Friday, September 22, 2017

My Absolute Darling by Gabriel Tallent

If you read much about hot new books, you've probably seen references to Gabriel Tallent's "My Absolute Darling." This debut novel has been on my radar screen since this year's Book Expo, when it was one of six books featured in the Editor Buzz panel. It's well-deserving of the attention.

Tallent sets the scene in the opening paragraphs. "The old house hunkers on its hill, all peeling white paint, bay windows, and spindled wooden railing overgrown with climbing roses and poison oak...The gravel drive is littered with spent casings caked in verdigris...In the living room, one window is boarded over, sheet metal and half-inch plywood bolted to the frame and covered in rifle targets. The bullet clustering is so tight it looks like someone put a ten gauge right up to them and blew the centers out; the slugs glint in their ragged pits like water at the bottom of wells."

Clearly, this is not a typical home, much less an appropriate place for a widower to be raising his teen-age daughter. But Martin Alveston and his daughter Turtle are not a typical family, and their relationship is not appropriate in any way. Turtle is the center of Martin's world, and he does everything in his power to ensure that he is the center of hers. He abuses her physically, sexually and psychologically. These scenes are graphic and difficult to read, but a crucial part of Turtle's story.

As time passes, Turtle is torn between her desire to break away from Martin and her love for him. She walks out of the house one morning and keeps walking. The wildness of Mendocino, where the book is set, is an environment in which Turtle is wholly comfortable. She contemplates whether she will return to her home as she walks. And then she stumbles upon Jacob and Brett, two local boys hopelessly lost on an outward bound type experience and as unequipped to handle the hardship as Turtle is capable of doing so.

"The boys talk in a way that is alarming and exciting to her--fantastical, gently celebratory, silly...She feels brilliantly included within that province of things she wants, lit up from within by possibility. ...A new world is opening up for her. She thinks, these boys will be there when I go to high school. She thinks, and what would that be like--to have friends there, to have friends like this?"

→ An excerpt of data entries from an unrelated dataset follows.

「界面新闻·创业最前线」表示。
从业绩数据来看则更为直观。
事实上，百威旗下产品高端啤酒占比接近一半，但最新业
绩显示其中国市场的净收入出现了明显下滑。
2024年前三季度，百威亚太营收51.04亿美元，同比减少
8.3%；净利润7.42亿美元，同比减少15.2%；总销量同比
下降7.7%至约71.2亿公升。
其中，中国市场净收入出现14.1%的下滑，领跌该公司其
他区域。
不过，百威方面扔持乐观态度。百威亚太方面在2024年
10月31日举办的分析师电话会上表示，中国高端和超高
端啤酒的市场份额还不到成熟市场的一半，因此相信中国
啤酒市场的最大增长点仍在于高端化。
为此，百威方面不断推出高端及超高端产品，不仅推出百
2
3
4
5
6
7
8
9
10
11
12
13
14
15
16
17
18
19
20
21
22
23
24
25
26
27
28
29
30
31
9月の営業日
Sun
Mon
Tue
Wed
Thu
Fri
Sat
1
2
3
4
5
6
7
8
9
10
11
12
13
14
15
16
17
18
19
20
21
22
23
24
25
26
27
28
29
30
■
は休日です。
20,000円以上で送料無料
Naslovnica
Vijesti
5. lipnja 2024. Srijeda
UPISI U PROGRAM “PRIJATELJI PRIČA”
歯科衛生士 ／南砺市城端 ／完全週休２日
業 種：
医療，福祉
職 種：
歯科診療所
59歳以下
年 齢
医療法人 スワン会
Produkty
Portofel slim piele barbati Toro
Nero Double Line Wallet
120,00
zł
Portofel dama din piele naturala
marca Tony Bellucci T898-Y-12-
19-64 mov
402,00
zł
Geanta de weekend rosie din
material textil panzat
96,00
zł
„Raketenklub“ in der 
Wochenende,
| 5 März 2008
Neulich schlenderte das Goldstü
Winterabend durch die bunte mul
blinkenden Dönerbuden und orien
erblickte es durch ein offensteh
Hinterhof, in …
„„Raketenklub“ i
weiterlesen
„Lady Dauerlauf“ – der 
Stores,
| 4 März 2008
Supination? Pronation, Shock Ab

Turtle's introduction to Jacob and Brett is a turning point as she begins to truly envision a different life for herself. But Martin is not going to let her go easily. In a particularly terrifying scene, Martin burns a souvenir Turtle has kept from her time with the boys. He uses a poker to push around the remains.

"'You are mine,' he says [to Turtle], and swings the fire poker around and strikes her on the arm and she pitches onto her stomach in the mud, her left arm numb, her shoulder broken-feeling, and she tries to rise, gets one hand under herself and heaves up and he plants his boot on the small of her back and drives her to the ground. He raises the poker into the air and she thinks, get away, get away, Turtle, for your life get away, but she is pinned in place by his boot and she thinks, you have to -- you have to, but she cannot move, and he brings the fire poker down onto the back of her thighs, and she bucks, spasms..... 'Mine,' he says."

Author Gabriel Tallent
"My Absolute Darling" is not a book in which the issues are tied up neatly at the end and everyone lives happily ever after. How could it be? But it's powerful and well-crafted and feels honest in a way that's hard to explain. If you can bear the brutality, read it. It's a book you will remember long after you've finished the last page.